[Saved data entries]
****************

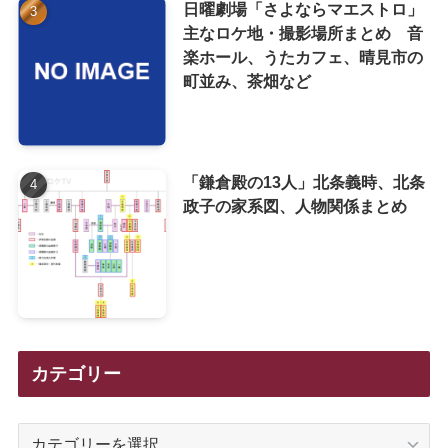
日曜劇場「さよならマエストロ」
主なロケ地・撮影場所まとめ 音
楽ホール、うたカフェ、晴見市の
町並み、茶畑など
「鎌倉殿の13人」北条義時、北条
政子の家系図、人物関係まとめ
カテゴリー
カ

****************

#### [Problem description]
Omit the pictures and reproduce the records above exactly.

#### [Response]
日曜劇場「さよならマエストロ」
主なロケ地・撮影場所まとめ 音
楽ホール、うたカフェ、晴見市の
町並み、茶畑など
「鎌倉殿の13人」北条義時、北条
政子の家系図、人物関係まとめ
カテゴリー
カ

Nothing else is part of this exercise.